Press Release – Greater Wellington Regional Council
A new volunteer programme with a focus on community-driven emergency management has seen the Wellington Region Emergency Management Office (WREMO) recognised with an international award.

The Oceania Council of the International Association of Emergency Managers (IAEM) has awarded WREMO the ‘Partners in Preparedness Award’ for its volunteer programme based on a new, community-driven emergency management philosophy.

WREMO Regional Manager Bruce Pepperell says that the change to a community-driven emergency management philosophy reflects the idea that emergency preparedness can be enhanced by building strong relationships with community-based systems that are already in place.

“In the past, the volunteer programme focussed on a traditional structure where a few volunteers were part of a top-down, response-driven structure – no one was taught how to help their community get prepared, or provide local leadership in an emergency,” said Pepperell.

“The new philosophy reflects that established community groups and leaders can be embraced and supported to build resilience across the community.”

Kāpiti Coast Mayor Jenny Rowan, Chair of the region’s Civil Defence and Emergency Management Group, agrees that community-driven volunteering is the way forward.

“Volunteers can champion the preparedness message amongst their own networks, giving it coverage that we simply could not achieve otherwise,” said Mayor Rowan.

The new volunteer programme is broken down into four modules – personal and community preparedness, sourcing and communicating information, providing comfort and working with the community after a large emergency. Three key principles of flexibility, coordination and customer service underpin the modules.

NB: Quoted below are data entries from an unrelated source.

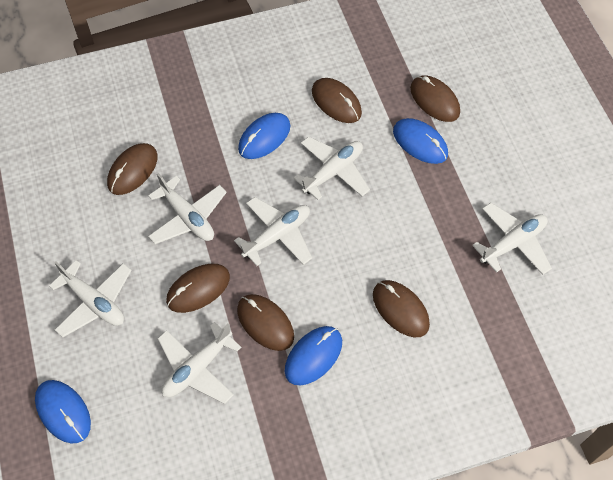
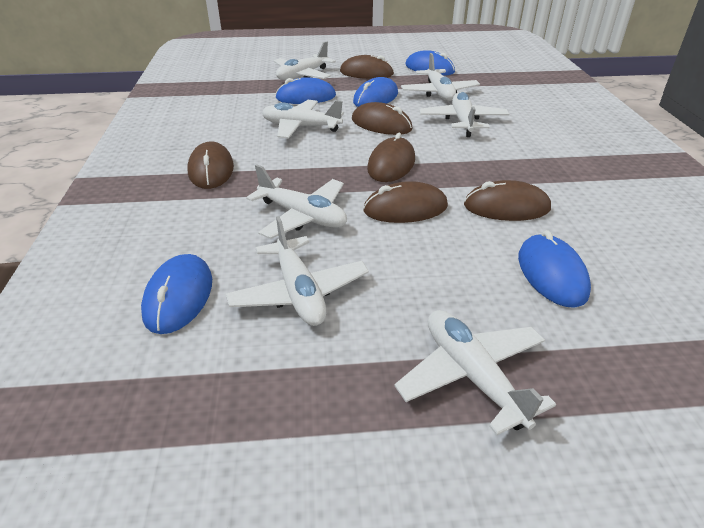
blue mouse: [35,380,91,444] [238,113,290,159] [285,326,342,386] [393,118,448,164] = 4 -> [141,254,212,334] [275,77,336,104] [353,77,398,107] [405,50,455,76] [518,230,591,308] = 5
white plane: [49,260,132,337] [148,173,227,244] [158,322,241,404] [234,197,312,266] [294,136,370,200] [472,203,552,275] = 6 -> [226,216,369,326] [246,164,347,239] [262,100,344,139] [274,41,336,80] [394,310,556,435] [401,53,480,101] [419,92,509,137] = 7

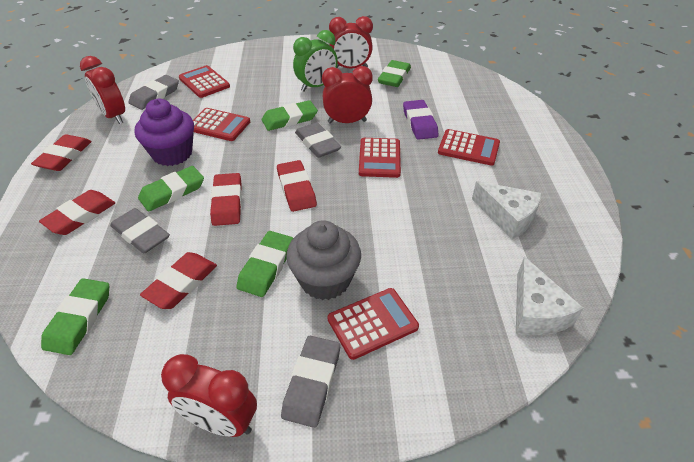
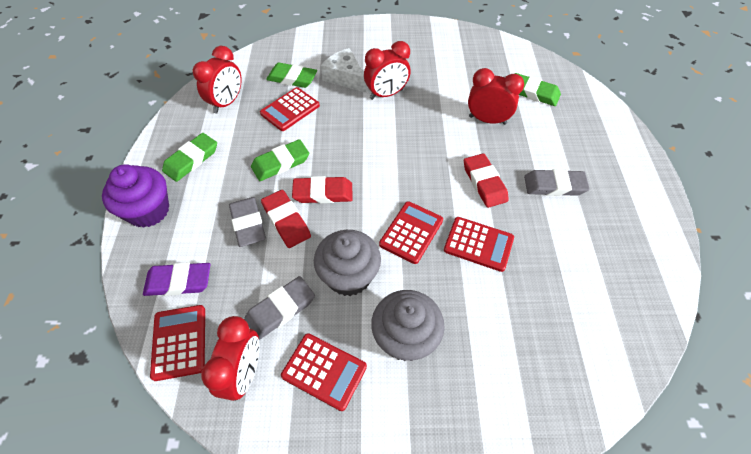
green clock: [293,30,338,92] = 1 -> none = 0
green eraser: [41,278,109,355] [138,166,204,212] [236,231,293,297] [262,100,318,131] [378,60,411,87] = 5 -> [162,133,217,182] [251,139,309,181] [266,63,317,88] [514,73,561,106] = 4
grey cupcake: [286,220,361,300] = 1 -> [314,230,381,296] [371,290,445,361] = 2
grey eraser: [110,208,170,254] [128,75,179,110] [281,336,340,428] [295,122,341,158] = 4 -> [229,197,266,247] [244,276,315,340] [524,169,590,196] = 3
red eraser: [31,134,92,171] [39,190,115,235] [140,252,217,309] [210,173,242,226] [277,160,317,212] = 5 -> [261,190,311,248] [292,176,353,203] [464,153,509,208] = 3
white cheese: [472,181,542,239] [516,257,583,335] = 2 -> [321,48,367,93] = 1

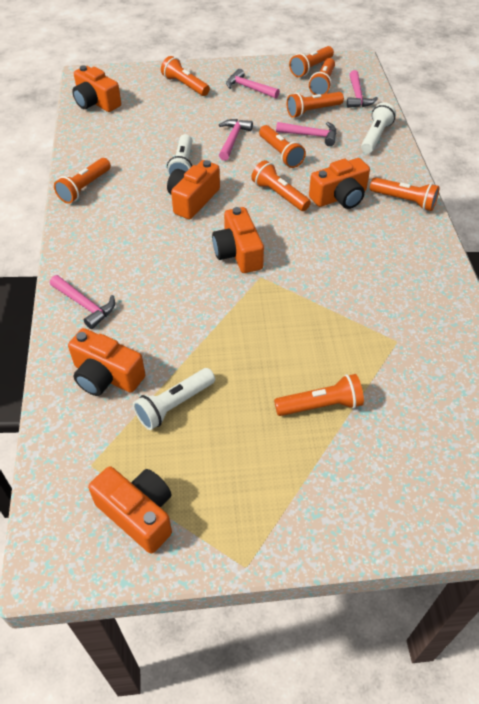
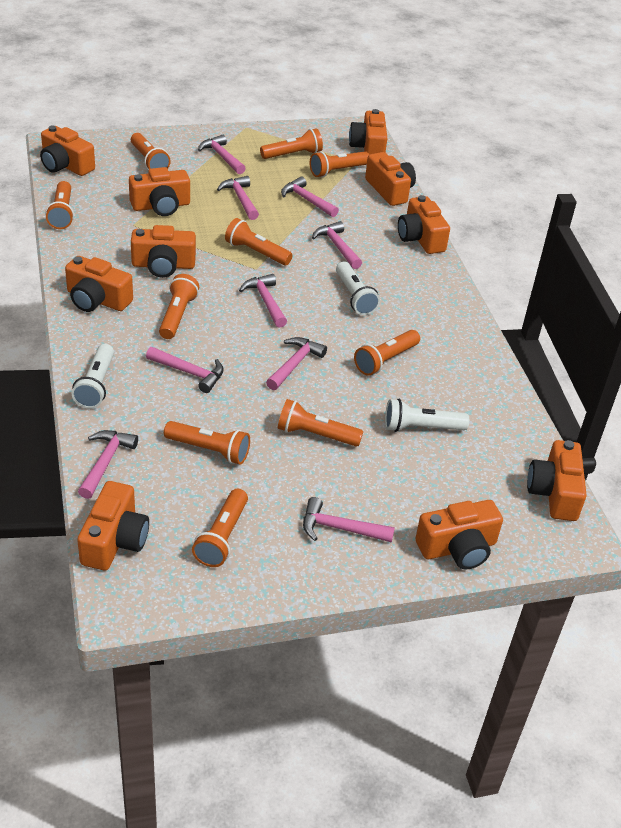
orange camera: [68,328,146,396] [72,65,121,112] [88,466,172,554] [167,160,220,219] [212,207,264,273] [309,158,370,209] = 6 -> [40,125,95,176] [65,256,133,312] [77,481,149,570] [129,167,190,216] [131,225,196,278] [349,109,387,155] [365,152,416,206] [398,195,450,254] [415,500,503,569] [527,440,587,521] = 10
orange flashlight: [54,158,111,204] [161,56,210,96] [251,160,311,211] [259,125,306,168] [274,374,364,416] [287,92,344,118] [289,46,334,77] [309,58,335,95] [370,177,440,211] = 9 -> [45,181,74,229] [131,133,171,170] [159,274,199,339] [164,421,250,465] [192,489,248,567] [225,218,293,265] [260,128,323,159] [278,399,363,447] [310,151,369,177] [354,330,420,376] = 10
pink hammer: [50,275,115,329] [219,119,253,161] [226,69,280,98] [276,122,337,146] [347,70,378,108] = 5 -> [78,430,138,499] [146,347,224,393] [198,135,246,174] [217,176,259,220] [239,274,287,328] [266,337,327,390] [281,177,339,217] [303,497,395,543] [312,221,362,269] = 9

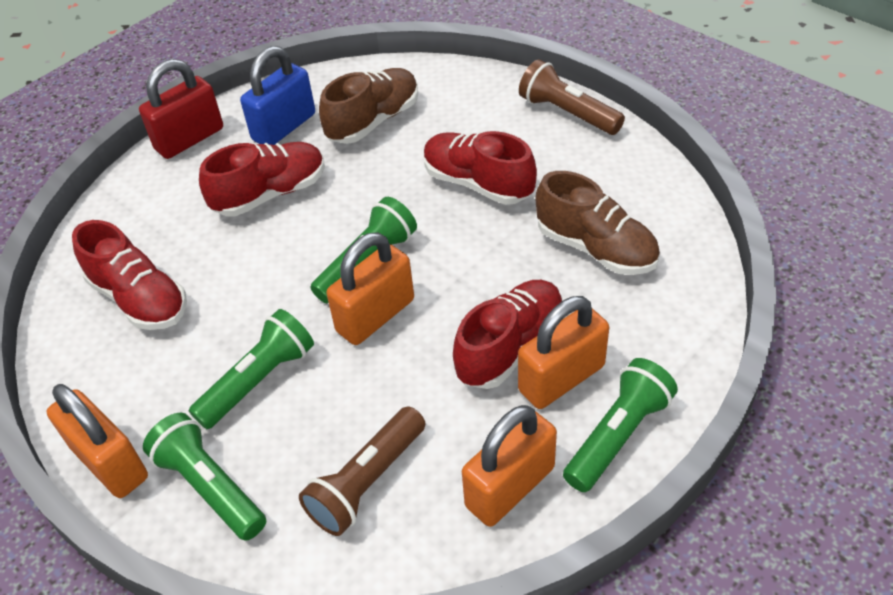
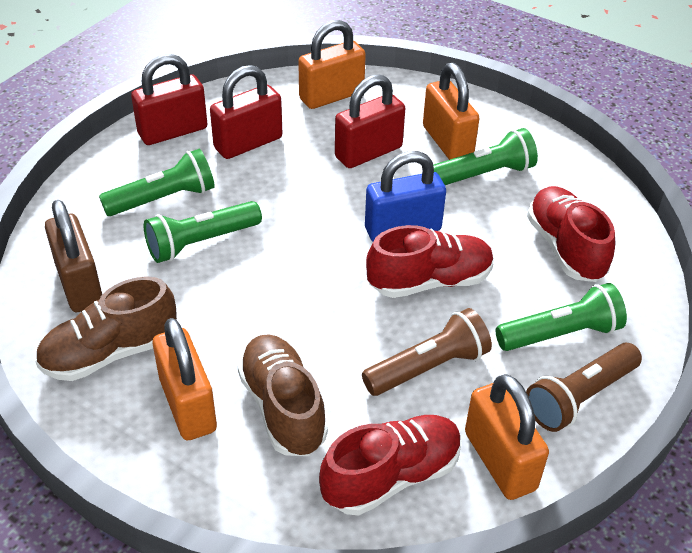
brown padlock: none = 0 -> [45,200,102,312] = 1
red padlock: [139,59,223,159] = 1 -> [131,54,207,145] [210,65,282,159] [335,74,405,168] = 3
red shoe: [72,220,187,330] [199,142,325,217] [424,131,537,205] [453,280,563,389] = 4 -> [319,415,462,516] [366,225,494,298] [527,186,615,282] = 3

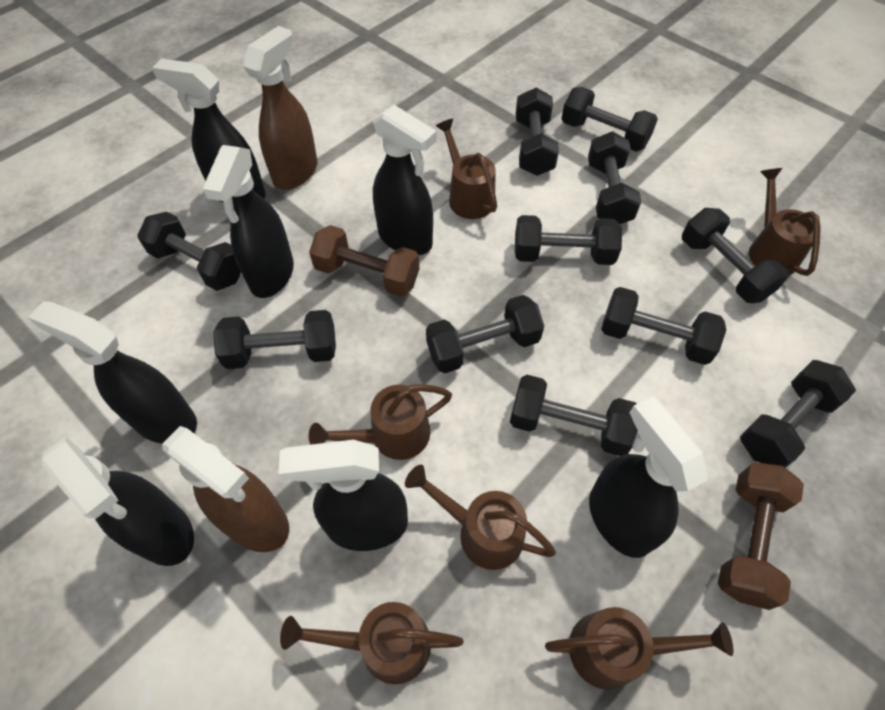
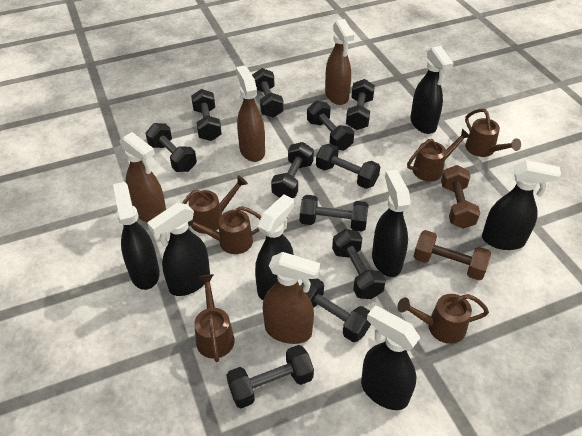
brown spray bottle: [162,426,289,552] [243,26,317,189] = 2 -> [120,132,166,223] [236,65,265,162] [263,252,320,344] [325,19,354,105] = 4

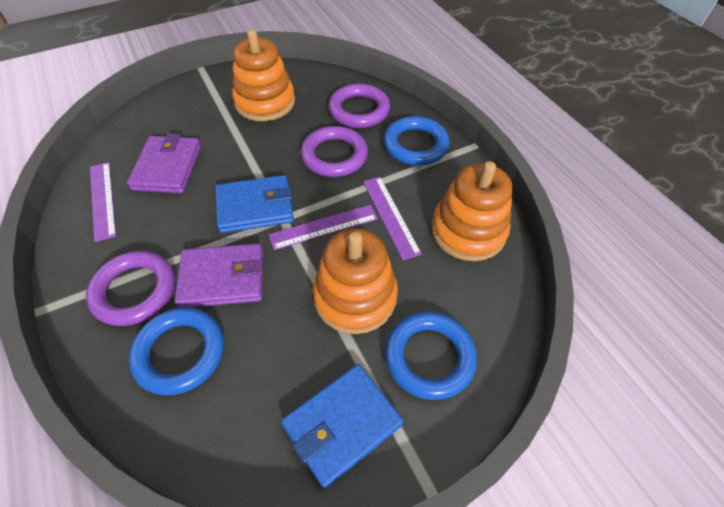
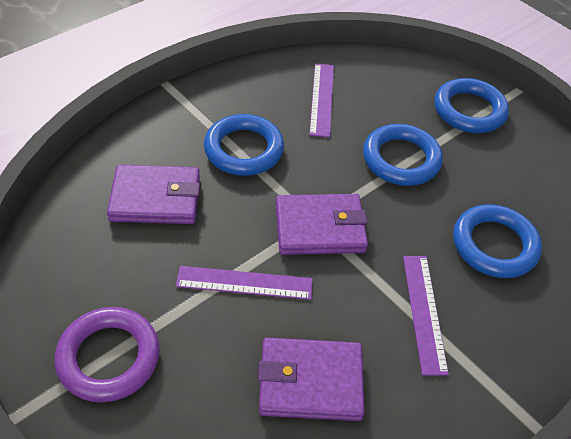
blue ring: [129,307,224,395] [384,116,450,166] [385,312,477,400] = 3 -> [204,114,284,176] [363,124,443,186] [434,78,509,133] [453,204,542,278] = 4
blue wallet: [215,175,294,233] [281,364,404,489] = 2 -> none = 0
orange stacking toy: [232,29,295,121] [313,229,398,334] [431,161,513,261] = 3 -> none = 0
purple ring: [86,251,175,326] [301,126,368,177] [328,83,390,128] = 3 -> [54,307,160,402] = 1
purple wallet: [127,133,201,193] [174,243,263,308] = 2 -> [107,165,200,224] [258,338,365,421] [276,194,368,255] = 3

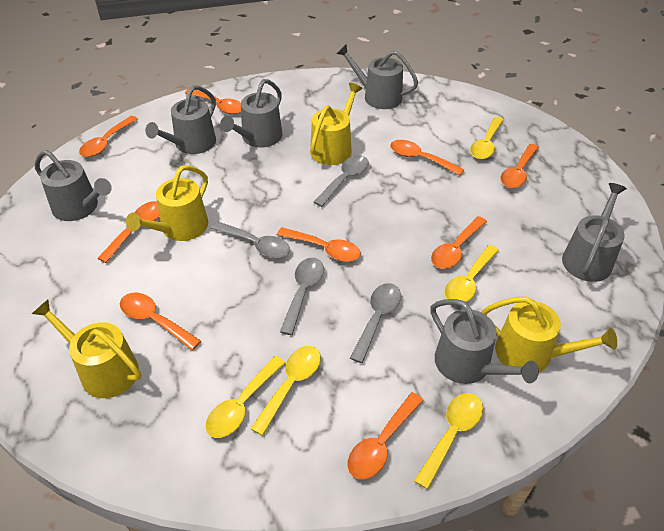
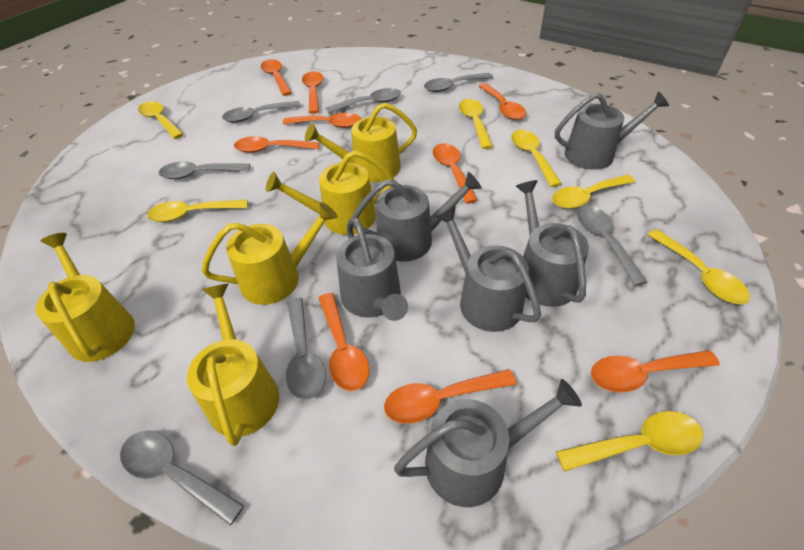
grey spoon: [211,221,290,258] [280,258,324,335] [314,155,369,207] [350,283,401,363] = 4 -> [120,431,244,525] [159,161,250,179] [222,101,301,123] [286,298,326,400] [326,88,401,113] [424,73,493,92] [577,206,647,286] = 7
yellow spoon: [205,356,286,438] [250,346,321,436] [414,393,483,489] [444,245,499,302] [470,117,504,159] = 5 -> [138,101,184,139] [147,200,248,222] [459,99,493,149] [511,130,562,187] [552,174,635,209] [556,411,703,472] [647,229,750,304] = 7
yellow watering can: [32,300,141,398] [126,165,208,241] [310,83,363,165] [481,296,617,372] = 4 -> [36,233,135,362] [187,284,279,446] [202,202,338,305] [266,150,394,235] [305,102,417,182] = 5

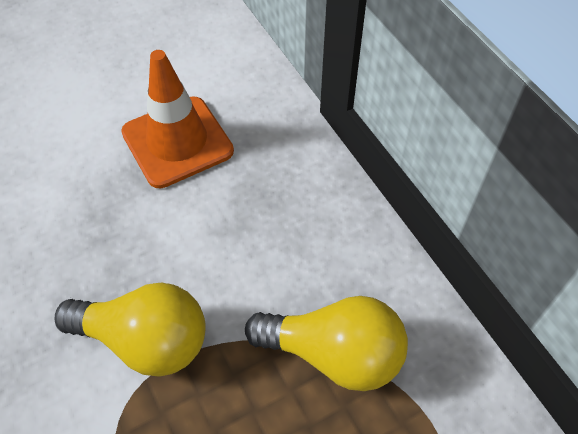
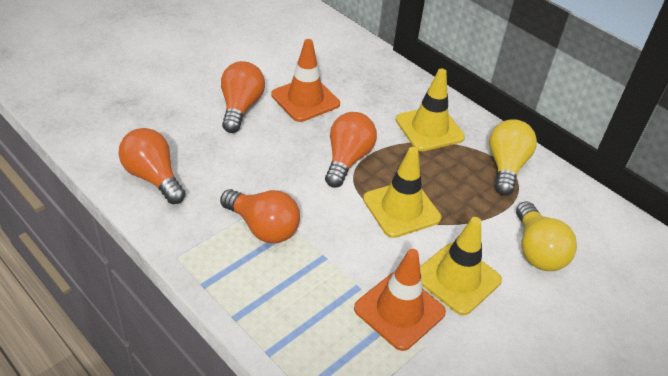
orange light bulb: none = 0 -> [118,128,186,204] [220,189,300,243] [221,61,265,133] [325,112,377,188] = 4
orange traffic cone: [121,50,234,188] = 1 -> [271,39,340,122] [354,249,446,351] = 2
yellow traffic cone: none = 0 -> [363,147,441,238] [396,69,465,151] [420,217,502,315] = 3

WREMO Community Resilience Manager Dan Neely says that another difference from the old system is that individuals are able to determine their level of involvement. Opportunities to stay engaged are plentiful for those who complete the course, but volunteers are able to decide what level of engagement suits their interest or availability.

“People are often too busy to volunteer in the old sense of the word,” says Neely, “but they’re happy to spread the preparedness message within their networks and will stand up in an emergency – we appreciate that.”

The IAEM judges said the WREMO programme “stands apart from others, with its strong emphasis on connectedness and preparedness while continuing to build solid community response capacity.”

Through the programme, WREMO has been able to attract and engage “with a much broader cross-section of society, allowing for more opportunities than ever before.”